» TEXTO:
• • • • • • •
Os transtornos alimentares (TAs) consistem em graves condições
psiquiátricas caracterizadas por alterações persistentes nos hábitos alimentares, nas práticas
relacionadas à alimentação e nas abordagens sobre o controle de peso, de etiologia multifatorial,
que envolvem fatores genéticos, psicológicos e/ou socioculturais. O presente estudo tem como
objetivo investigar o consumo de alimentos, índice da qualidade da dieta e transtornos alimentares
em universitários de Nutrição de instituições de ensino pública e privadas na cidade de Teresina –
PI, pós-pandemia. O estudo foi transversal, realizado com estudantes de nutrição de faculdades
particulares e uma universidade pública da cidade de Teresina, Piauí. Para caracterização da
amostra, foram coletadas as informações: sexo, idade, estado civil, cor, renda familiar, estado
nutricional, risco de transtornos alimentares e consumo alimentar. Os participantes assinaram um
Termo de Consentimento Livre e Esclarecido (TCLE) autorizando a sua participação antes da
realização dos testes. Os resultados mostraram que 24,6% dos estudantes apresentaram risco para
transtornos alimentares. A maioria dos participantes era do sexo feminino, com média de idade
entre 21 e 22 anos. Observou-se consumo frequente tanto de alimentos in natura ou minimamente
processados (como arroz, feijão, frutas e verduras) quanto de alimentos com altos teores de
gordura e sódio (pizza, salgados fritos, refrigerantes e doces). A pontuação média do IQD-R foi de
71,8 pontos, indicando boa qualidade da dieta, com destaque para os componentes frutas totais,
carnes, leite e derivados. Concluiu-se que, embora a qualidade geral da dieta tenha sido classificada
como boa, houve risco significativo (OR =1,17) para transtornos alimentares entre os estudantes
de Nutrição, reforçando a necessidade de estratégias de intervenção voltadas à promoção da
saúde mental, equilíbrio alimentar e qualidade de vida no ambiente universitário.
• • • • • • •
» REGISTROS LISTADOS:
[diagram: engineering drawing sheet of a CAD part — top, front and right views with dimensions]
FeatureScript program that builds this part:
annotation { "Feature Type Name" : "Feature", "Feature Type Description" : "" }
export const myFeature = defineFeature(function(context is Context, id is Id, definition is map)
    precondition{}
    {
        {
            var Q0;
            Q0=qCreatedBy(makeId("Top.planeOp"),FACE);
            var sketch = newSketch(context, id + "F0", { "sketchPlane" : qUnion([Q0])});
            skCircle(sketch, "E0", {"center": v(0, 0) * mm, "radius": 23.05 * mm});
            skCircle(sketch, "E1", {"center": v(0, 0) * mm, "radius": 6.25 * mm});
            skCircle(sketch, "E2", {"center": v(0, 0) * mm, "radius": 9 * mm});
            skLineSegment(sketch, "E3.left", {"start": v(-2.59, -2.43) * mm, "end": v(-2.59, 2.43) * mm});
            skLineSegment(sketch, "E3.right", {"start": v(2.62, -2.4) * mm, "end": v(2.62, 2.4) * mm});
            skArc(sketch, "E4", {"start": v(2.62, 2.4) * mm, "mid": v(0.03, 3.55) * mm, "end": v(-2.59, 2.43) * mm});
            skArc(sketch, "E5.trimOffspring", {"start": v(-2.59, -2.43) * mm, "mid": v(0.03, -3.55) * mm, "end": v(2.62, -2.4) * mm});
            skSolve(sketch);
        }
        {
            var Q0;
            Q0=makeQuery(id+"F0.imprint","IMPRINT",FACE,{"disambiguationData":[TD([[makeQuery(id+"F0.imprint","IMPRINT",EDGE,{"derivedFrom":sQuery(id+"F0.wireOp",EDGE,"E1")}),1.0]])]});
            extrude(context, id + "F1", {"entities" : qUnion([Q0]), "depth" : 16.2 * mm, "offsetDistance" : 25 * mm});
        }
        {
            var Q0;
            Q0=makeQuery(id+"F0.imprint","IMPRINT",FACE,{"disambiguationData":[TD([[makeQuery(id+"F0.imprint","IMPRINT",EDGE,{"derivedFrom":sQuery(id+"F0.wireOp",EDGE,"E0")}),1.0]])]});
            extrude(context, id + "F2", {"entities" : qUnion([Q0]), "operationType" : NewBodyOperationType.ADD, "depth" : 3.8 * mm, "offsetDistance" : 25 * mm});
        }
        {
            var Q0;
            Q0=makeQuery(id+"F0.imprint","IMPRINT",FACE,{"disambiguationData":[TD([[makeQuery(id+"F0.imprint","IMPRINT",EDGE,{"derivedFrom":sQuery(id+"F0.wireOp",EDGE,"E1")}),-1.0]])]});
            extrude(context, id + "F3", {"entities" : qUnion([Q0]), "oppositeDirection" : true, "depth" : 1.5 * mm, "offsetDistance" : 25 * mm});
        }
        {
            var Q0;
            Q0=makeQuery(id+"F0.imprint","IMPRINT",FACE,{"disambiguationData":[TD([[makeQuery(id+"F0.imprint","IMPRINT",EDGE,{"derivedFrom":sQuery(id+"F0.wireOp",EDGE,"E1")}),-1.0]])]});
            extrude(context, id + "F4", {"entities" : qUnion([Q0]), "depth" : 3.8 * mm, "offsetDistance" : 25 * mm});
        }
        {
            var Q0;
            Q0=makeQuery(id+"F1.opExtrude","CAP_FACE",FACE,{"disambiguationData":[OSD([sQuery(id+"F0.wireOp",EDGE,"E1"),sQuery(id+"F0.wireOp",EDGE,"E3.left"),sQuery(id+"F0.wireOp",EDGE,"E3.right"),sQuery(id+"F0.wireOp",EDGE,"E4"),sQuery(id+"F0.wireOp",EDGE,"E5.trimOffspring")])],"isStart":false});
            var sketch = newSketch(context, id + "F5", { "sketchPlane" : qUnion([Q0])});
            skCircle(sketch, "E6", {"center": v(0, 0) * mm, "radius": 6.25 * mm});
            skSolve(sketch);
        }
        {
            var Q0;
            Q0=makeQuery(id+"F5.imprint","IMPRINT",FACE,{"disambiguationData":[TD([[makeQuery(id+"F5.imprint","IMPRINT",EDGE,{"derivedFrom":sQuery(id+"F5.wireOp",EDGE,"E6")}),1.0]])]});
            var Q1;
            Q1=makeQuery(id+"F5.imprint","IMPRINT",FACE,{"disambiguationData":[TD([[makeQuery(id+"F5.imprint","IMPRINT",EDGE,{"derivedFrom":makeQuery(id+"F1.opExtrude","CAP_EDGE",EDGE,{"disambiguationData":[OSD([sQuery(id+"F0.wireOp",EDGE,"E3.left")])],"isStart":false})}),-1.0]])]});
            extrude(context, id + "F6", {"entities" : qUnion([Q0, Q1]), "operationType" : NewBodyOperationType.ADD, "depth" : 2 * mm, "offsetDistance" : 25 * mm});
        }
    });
• • • • • • •
» AÇÃO NECESSÁRIA:
No texto sobre transtornos alimentares, qual porcentagem dos estudantes de Nutrição apresentou risco para esses transtornos?

» RESPOSTA DO EXERCÍCIO:
24,6% dos estudantes.